To get ahead of disinformation, the information environment must be modeled so that observers, policymakers, and moderators are able to study the interactions among people, technology, information sources, and content over time. This will enable better testing of proposed policies—including different content moderation tactics—to understand the impact, both intended and otherwise, of proposed solutions. To reach this level of proactive policy testing, the information environment should be observed and classified in similar ways to how biologists build frameworks for understanding and studying the living world.
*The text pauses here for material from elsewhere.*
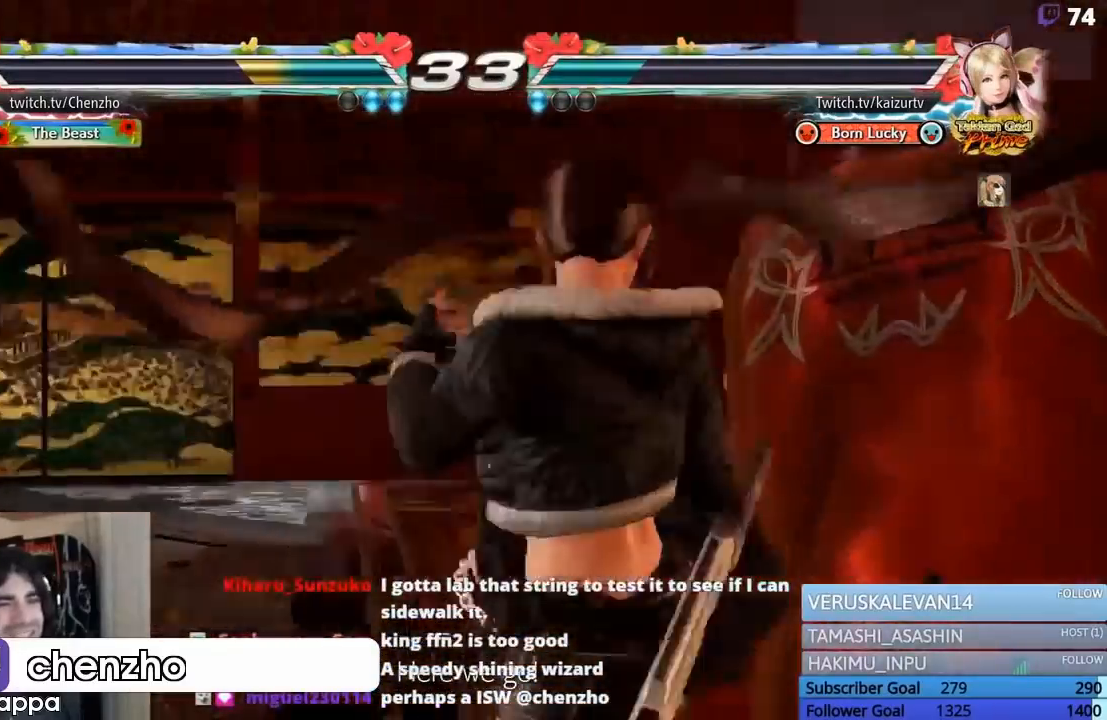
{"buttons": ["DPAD_UP", "DPAD_LEFT"], "events": []}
This entails evaluating the various disciplines that are currently studying aspects of the information environment (including communication studies, political science, behavioral economics, and computer science, to name a few) and systematizing what is already known into a structured study of the information environment, ultimately creating an information ecology.
At a basic level, information ecology is intended to observe and categorize the information environment over time to identify patterns. Across almost three millennia of human history, I have found the same patterns in conditions, disturbances, and entities within the information environment. After a new technology is introduced into an information ecosystem that changes how entities within it process and share information, there is a fluctuation in conditions such as the number of people who can meaningfully engage with information, the speed and distance at which information can travel, and the volume of information produced. Increases in these conditions precede common disturbances, such as information competition, where two or more communities compete for the supremacy of their idea over the wider ecosystem.
Other common disturbances include information floods, information pollution, and a disruption to feedback loops between entities within an information ecosystem. These disturbances are often exacerbated by a variety of common entity types, such as political actors, profiteers, proselytizers, and consumers. This remarkable consistency in underlying processes contradicts a misconception that the modern environment is unique and unprecedented. Modern ecological disturbances have long been part of strategic competition. Now is not the best time to intervene. This would have been clear earlier if observers had analyzed the information environment via an ecological lens. Further, democratic societies should have been understanding and addressing these challenges from the moment new technology was introduced, studying the shifts as well as raising awareness for the onslaught of information floods and pollution and how various actors would capitalize on these shifts.
It’s time to stop experimenting in the wild. The coronavirus pandemic has shown that such real-time experiments are increasingly becoming experiments on democracy. Learning from Charles’s story, policymakers should move past disinformation and toward studying the information environment to help democracy keep its proverbial head.